[Pipet Devel] Data Storage Interfaces

Mon Jun 21 13:05:14 EDT 1999

<APOLOGY>Sorry for not responding to my own post sooner.  I had to switch
         email addresses and in the process didn't recieve any of the 
         follow-up posts</APOLOGY>

Jeff wrote:
> (2) GST requires Oracle DB; Loci uses PAOS and a simple DB

I guess I didn't present this clear enough.  My thought for GST was to
define an interface for data retrieval and storage and then provide
several standard data manager plug-ins that implement this interface.
Iinitially it would probably be a local filesystem plug-in and a db
plug-in [either mysql or acedb].) In many ways, it sounds simmilar to what
is being talked about for Loci.  I guess the only difference is that the
GST approach would be limited to local plug-in based access (However, a
plug-in that utilized CORBA could be implemented). The advantage from what
I can tell of using a local plug-in approach as opposed to a PAOS approach
is that you are not tied to a specific transfere technology, you are only
limited in that the endpoint/startpoint from the client side must be a
plug-in that implements the DM interface.

Jeff wrote:
> And the GST DM is something like Loci's server/daemon, "Locid".
Sort of (I am probably not being careful about consistently using the term
DM). So the approach would be:
    1) A well defined DM interface (which opperates on the client side)
    2) DM Plug-in(s) which implement the DM Interface (These also opperate
       on the client side)
    3) Depending on the DM Plug-in, various backend or middle end
       "servers" may need to be implemented. 
So with Loci, it sounds like the middle end and backend "servers"
technologies are fixed, where with a plug-in approach only the plug-in
interface in fixed.

Jeff wrote:
> In Loci, a single XML document "travels" a workpath, so everything is 
> done serially (within one path). The document will collect various XML's 

So do you mean that the original data, and analysis results, etc will all
accumulate in one xml document? This doesn't sound like a good idea, but I
am probably misunderstanding what you are saying. Why might this be a bad
idea (I am thinking as I write, so don't flame me too hard ;o):

   1) Complicates data locking in a multi-user model
   2) Increases server load by forcing parsing of un-needed data (See recent 
      post from bioperl with comment on server side XML parsing). If
      parsing isn't done on the server side, then you have the issue of
      having to transfere all that combined data.
It sounds better to me to just implement a robust cross referencing
mechanism, assume each data object to be just one "item" (ie blast
results, or a sequence, or a restriction map). Then let the backend server
store the data as it sees fit (ie as one huge flat file, as individual
database entries, as individual files, ...)

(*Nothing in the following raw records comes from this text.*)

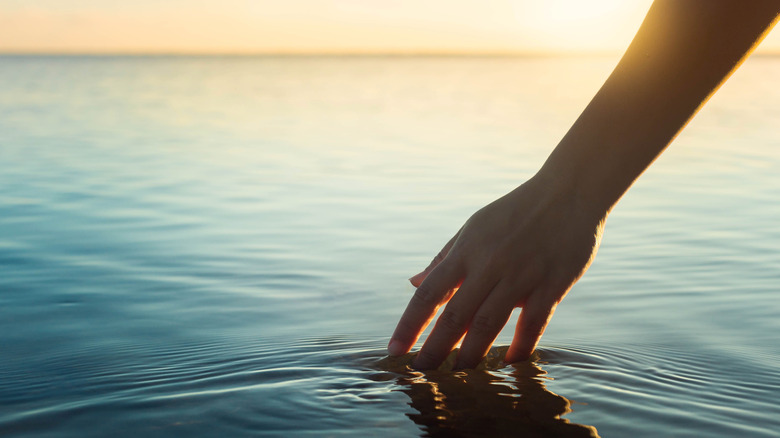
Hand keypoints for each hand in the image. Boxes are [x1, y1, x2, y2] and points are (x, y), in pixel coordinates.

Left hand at [388, 173, 606, 368]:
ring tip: (458, 376)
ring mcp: (521, 275)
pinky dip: (520, 346)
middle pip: (455, 315)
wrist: (568, 192)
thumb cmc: (514, 212)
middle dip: (434, 349)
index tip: (393, 351)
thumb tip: (412, 282)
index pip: (428, 293)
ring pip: (489, 323)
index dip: (409, 324)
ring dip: (471, 354)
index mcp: (466, 250)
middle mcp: (489, 264)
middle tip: (420, 374)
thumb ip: (444, 258)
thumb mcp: (473, 227)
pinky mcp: (552, 284)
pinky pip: (534, 322)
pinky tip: (507, 363)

This also simplifies the issue or redoing analysis (which I would assume
would be a common task -- ie monthly blast searches on the same
query sequence). 

Jeff wrote:
> But as far as Loci is concerned, can we make it so that the XML types
> (DTD's) are not hard-coded into Loci?  What if each locus were
> responsible for finding its own XML parser/translator?  That would
> pretty much make Loci a general purpose command-line wrapper.

Definately! To take it to a further extreme, Loci should provide the xml
parsing and a SAX like interface to the data.  Then each loci doesn't have
to implement an XML parser, only the SAX callbacks to handle the XML data.
Then loci could handle any XML data for which a locus is provided and it
could even handle data in the absence of a DTD. (The advantage of the SAX
interface over passing the whole tree, is that memory isn't wasted on
building parts of the tree that aren't needed.) I am not really familiar
with the SAX interface, but hints could be provided so that only elements
the locus wants are passed through the SAX callbacks.

Justin's comments are basically what I was thinking.  Rather than passing
a program all the data, just pass it a reference (maybe an XLink/XPointer)
to the input data. Under the plug-in model, plug-ins for networked data
could implement a cache mechanism to speed up access.

-Alan

************************************************************************  
Alan Williams           
------------------------------------------------------------------------  
University of California, Riverside   "Where observation is concerned,
Dept. of Botany and Plant Sciences     chance favors the prepared mind."  
Alan at TheWilliamsFamily.org                         -- Louis Pasteur
************************************************************************